Salvador, Pindorama, ano 456 da deglutição do Bispo Sardinha.

quinta-feira, 1 de abril de 2010

Antropofagia nas artes plásticas

No dia 11 de janeiro de 1928, a pintora Tarsila do Amaral oferece a Oswald de Andrade, como presente de aniversário, uma de suas recentes pinturas, sem saber que ela viria a ser a propulsora de uma das mais originais formulações teóricas sobre a natureza específica da arte moderna brasileira. Enquanto contemplava aquele estranho homem pintado por Tarsila, de pés enormes fincados na terra, cuja pequena cabeça parece apoiar-se melancolicamente em uma das mãos, cercado por um ambiente seco e quente, tendo como testemunha apenas o céu azul, o sol e um misterioso cacto verde, Oswald de Andrade foi indagado por seu amigo e escritor Raul Bopp, que o acompanhava na observação: "Vamos fazer um movimento em torno desse quadro?". Abaporu, 1928, que em tupi-guarani significa "antropófago", foi o nome escolhido para aquela figura selvagem e solitária.
Funda-se em seguida o Clube de Antropofagia, juntamente com a Revista de Antropofagia, em que é publicado o Manifesto Antropófago escrito por Oswald de Andrade como o cerne teórico do movimento nascente, que se dissolve com a separação entre ele e Tarsila, em 1929. Com frases de impacto, o texto reelabora o conceito eurocêntrico e negativo de antropofagia como metáfora de um processo crítico de formação da cultura brasileira. Se para o europeu civilizado o homem americano era selvagem, ou seja, inferior, porque praticava o canibalismo, na visão positiva e inovadora de Andrade, exatamente nossa índole canibal permitira, na esfera da cultura, a assimilação crítica das idéias e modelos europeus. Como antropófagos somos capazes de deglutir as formas importadas para produzir algo genuinamente nacional, sem cair na antiga relação modelo/cópia, que dominou uma parcela da arte do período colonial e a arte brasileira acadêmica do século XIX e XX. "Só interessa o que não é meu. Lei do homem. Lei do antropófago", bradou o autor em 1928.
Em linhas gerais, o Modernismo da Semana de 22 caracteriza-se por uma dupla vocação: atualizar o ambiente artístico brasileiro, colocando-o em contato com as diversas linguagens das vanguardas européias e ao mesmo tempo voltar-se para apreensão do Brasil, em um projeto consciente de criação de uma arte brasileira autônoma. Uma proposta de equação entre as duas inclinações (internacionalista e nacionalista) já se encontra no centro do Manifesto Pau-Brasil, 1924, de Oswald de Andrade, no qual o autor resolve o problema da tensão entre a cultura civilizada e intelectual do colonizador e a nativa e primitiva do colonizado mediante um "acordo harmonioso que se produziria na realidade, graças a um processo de assimilação espontânea entre 'a floresta e a escola' ", como notou Benedito Nunes.

Linhas guardadas
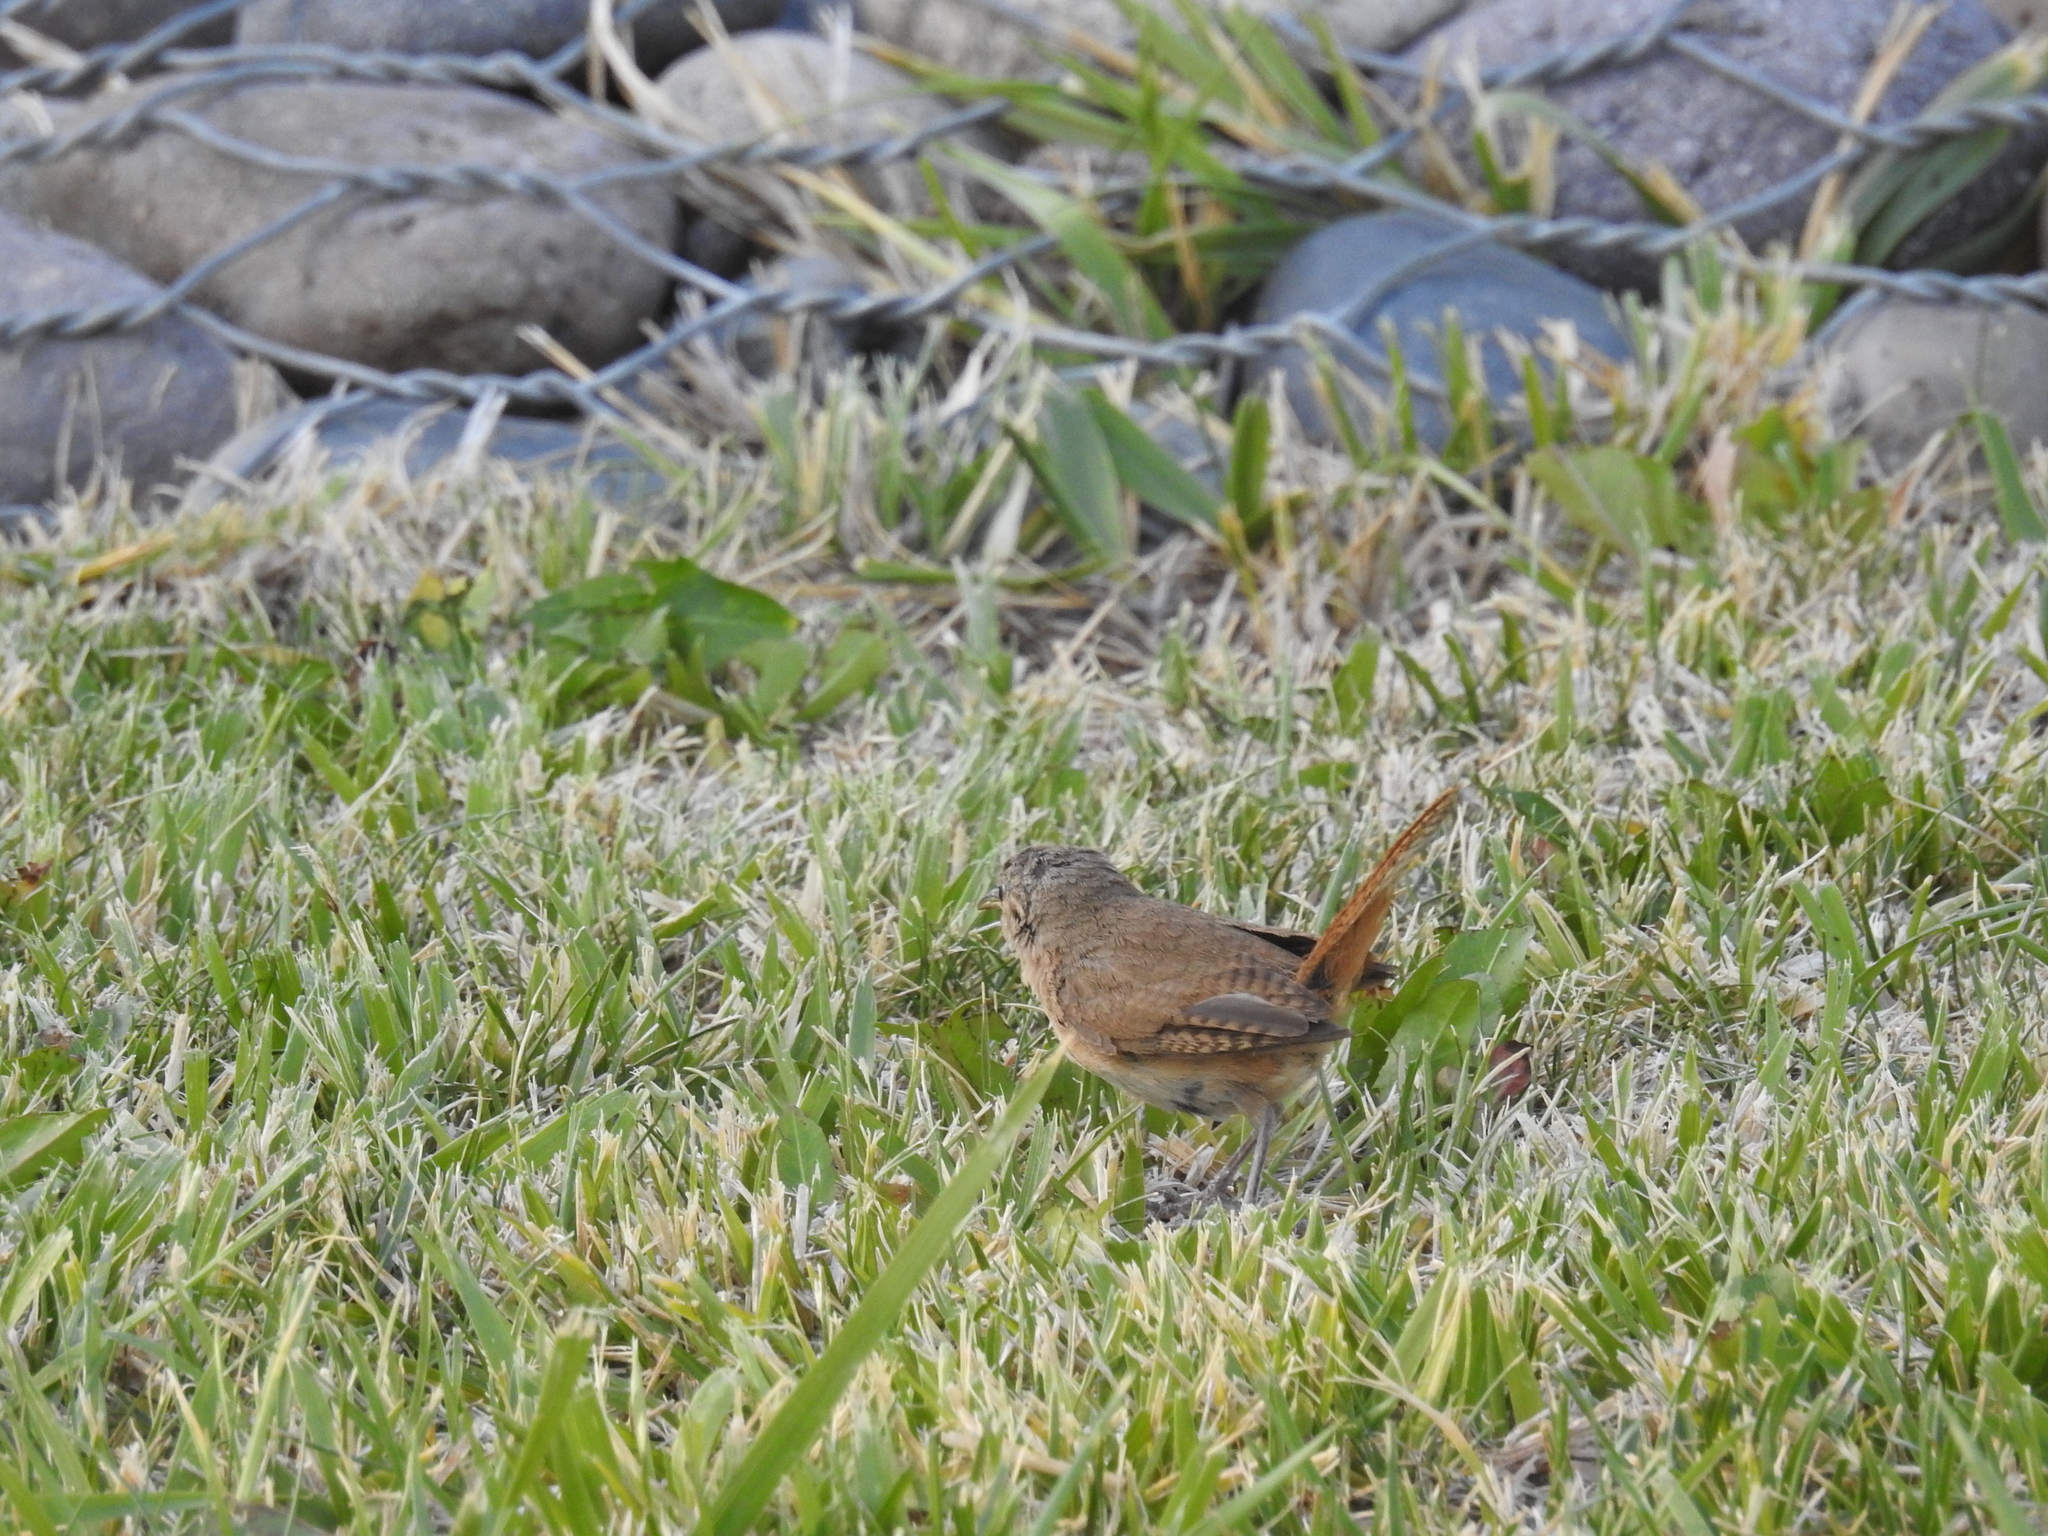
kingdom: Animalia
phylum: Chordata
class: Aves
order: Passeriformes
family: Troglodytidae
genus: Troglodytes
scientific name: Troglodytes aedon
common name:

...

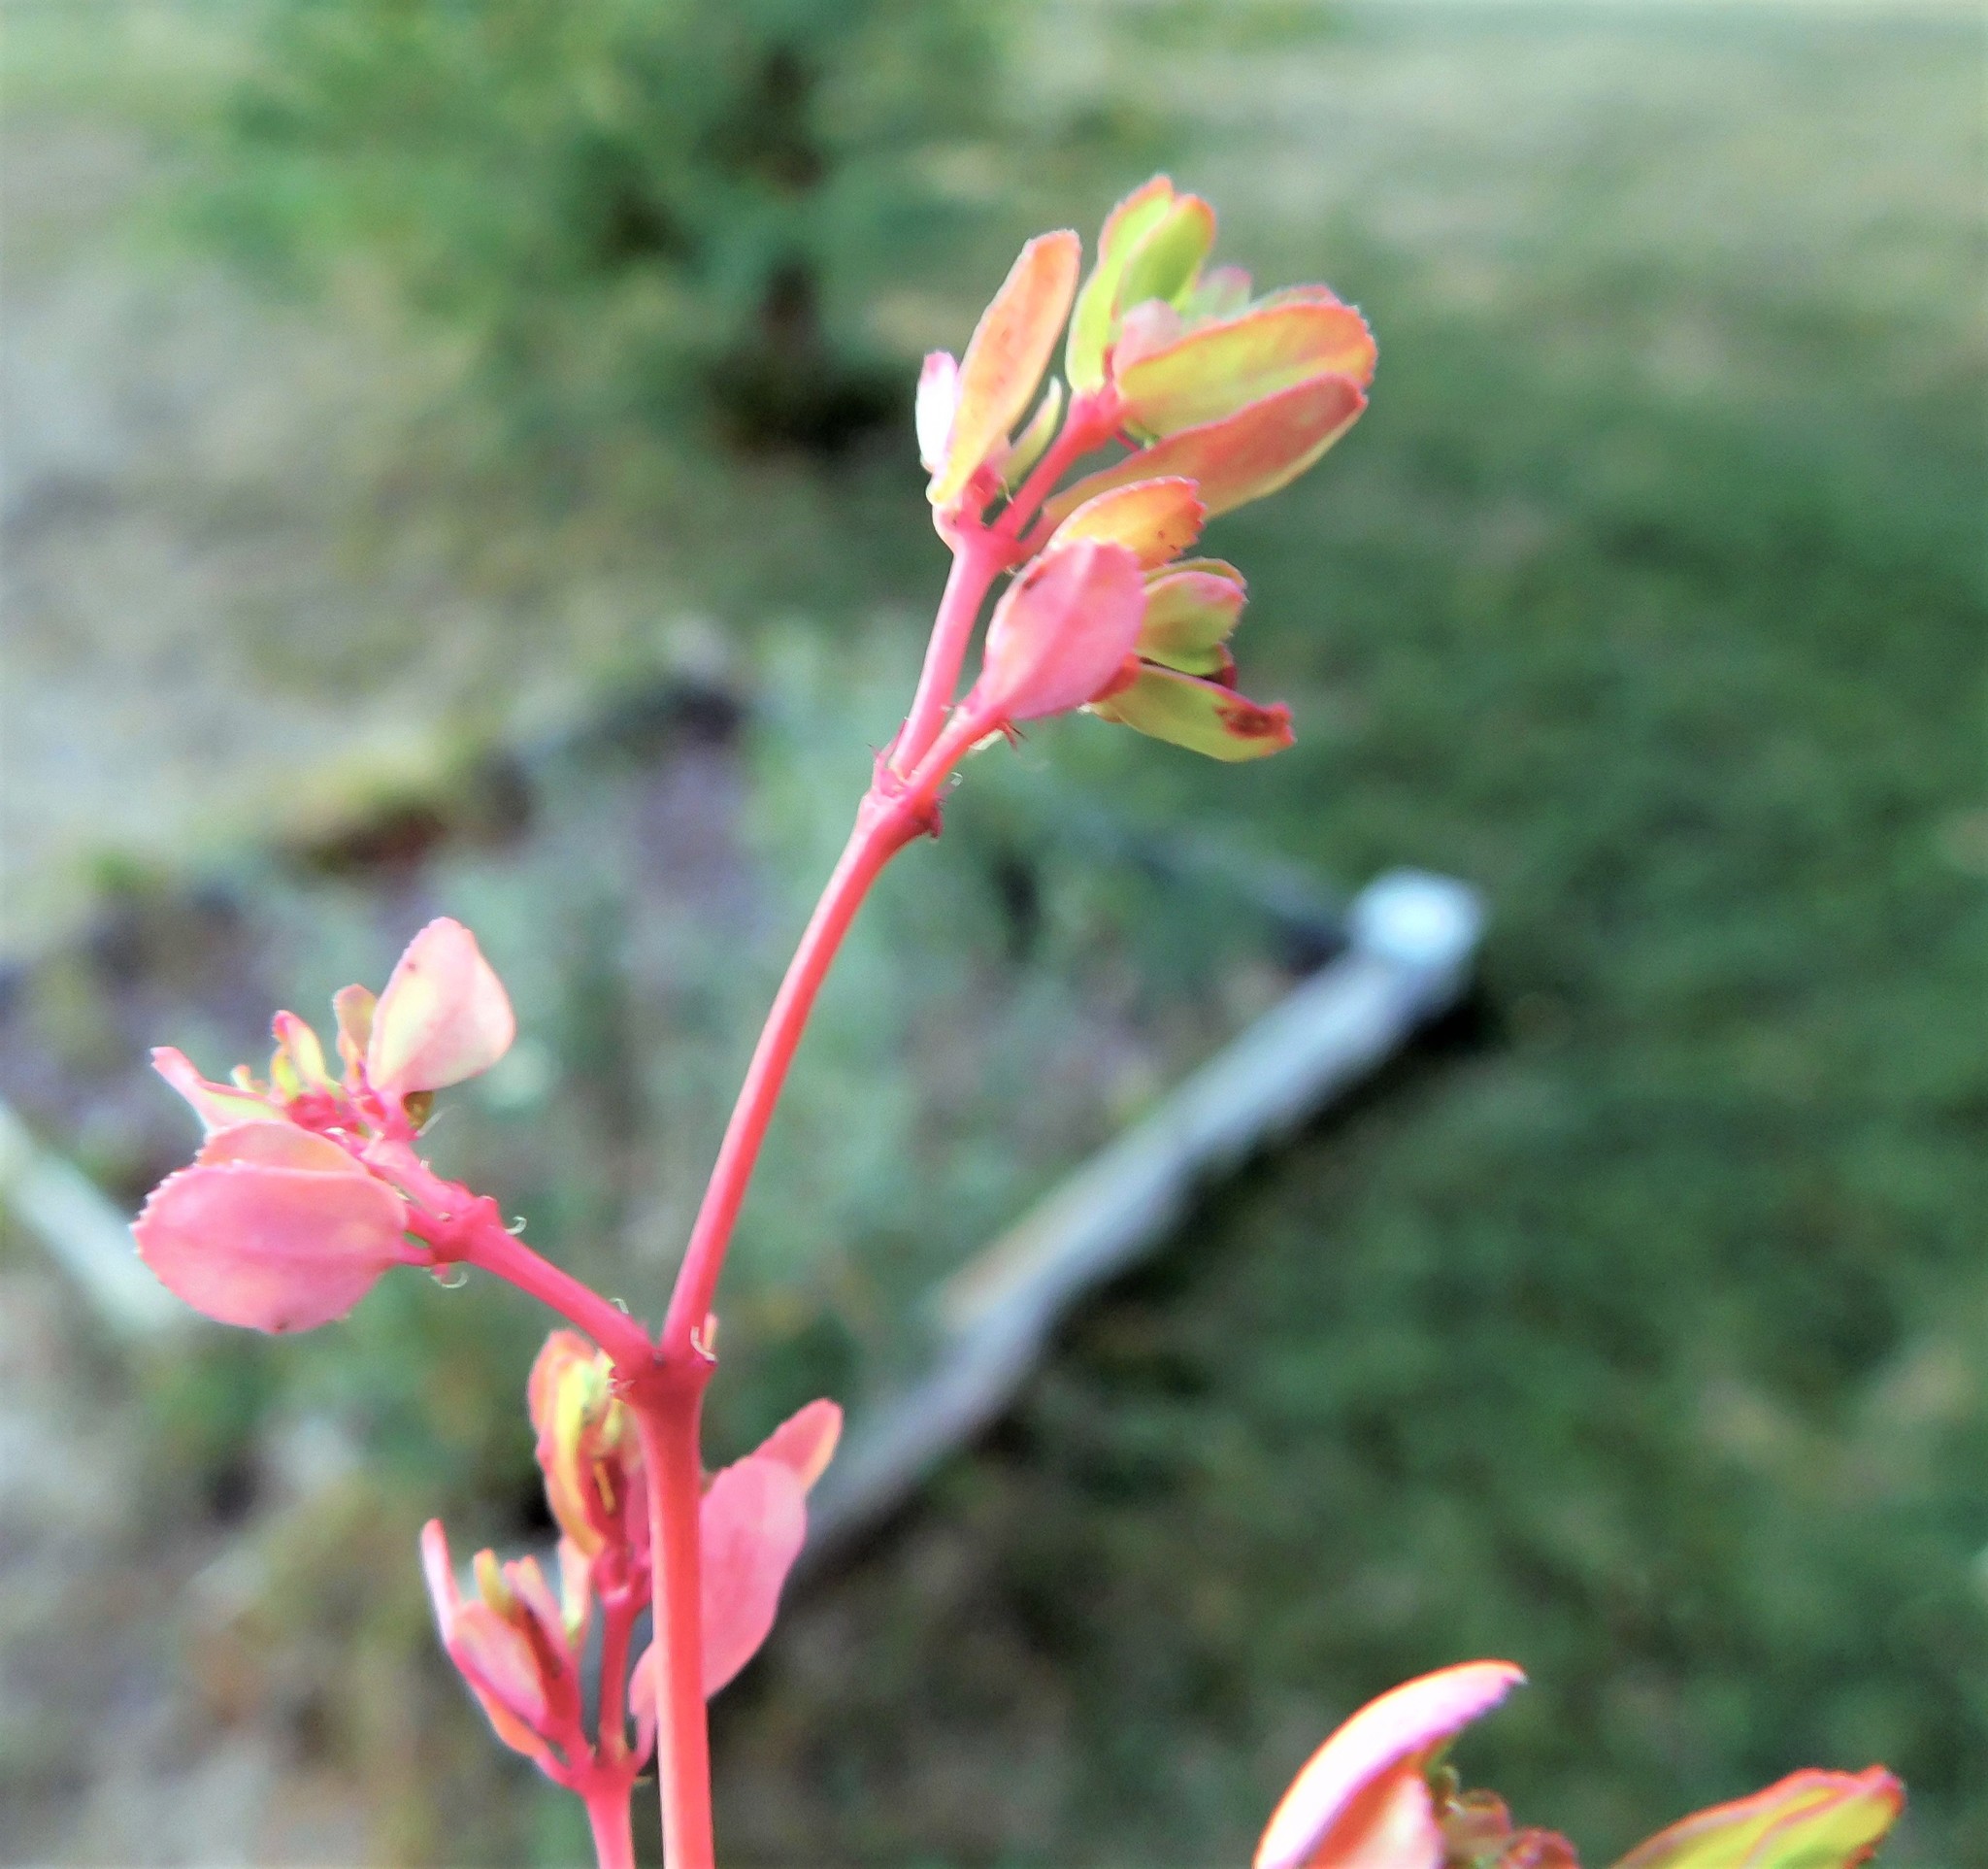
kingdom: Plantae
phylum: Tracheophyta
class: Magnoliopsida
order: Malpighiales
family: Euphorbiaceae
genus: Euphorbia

...

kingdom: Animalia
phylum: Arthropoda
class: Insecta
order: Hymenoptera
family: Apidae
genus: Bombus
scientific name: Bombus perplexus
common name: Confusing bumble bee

Tarefa
Redigite sem nenhuma alteração o trecho do texto fornecido entre "Antropofagia nas artes" e "selvagem e solitária.", incluindo os dois.

Resultado da tarefa
Antropofagia nas artes plásticas

No dia 11 de janeiro de 1928, a pintora Tarsila do Amaral oferece a Oswald de Andrade, como presente de aniversário, uma de suas recentes pinturas, sem saber que ela viria a ser a propulsora de uma das mais originais formulações teóricas sobre a natureza específica da arte moderna brasileira. Enquanto contemplava aquele estranho homem pintado por Tarsila, de pés enormes fincados na terra, cuja pequena cabeça parece apoiar-se melancolicamente em uma das mãos, cercado por um ambiente seco e quente, tendo como testemunha apenas o céu azul, o sol e um misterioso cacto verde, Oswald de Andrade foi indagado por seu amigo e escritor Raul Bopp, que o acompanhava na observação: "Vamos fazer um movimento em torno desse quadro?". Abaporu, 1928, que em tupi-guarani significa "antropófago", foi o nome escolhido para aquela figura selvagem e solitária.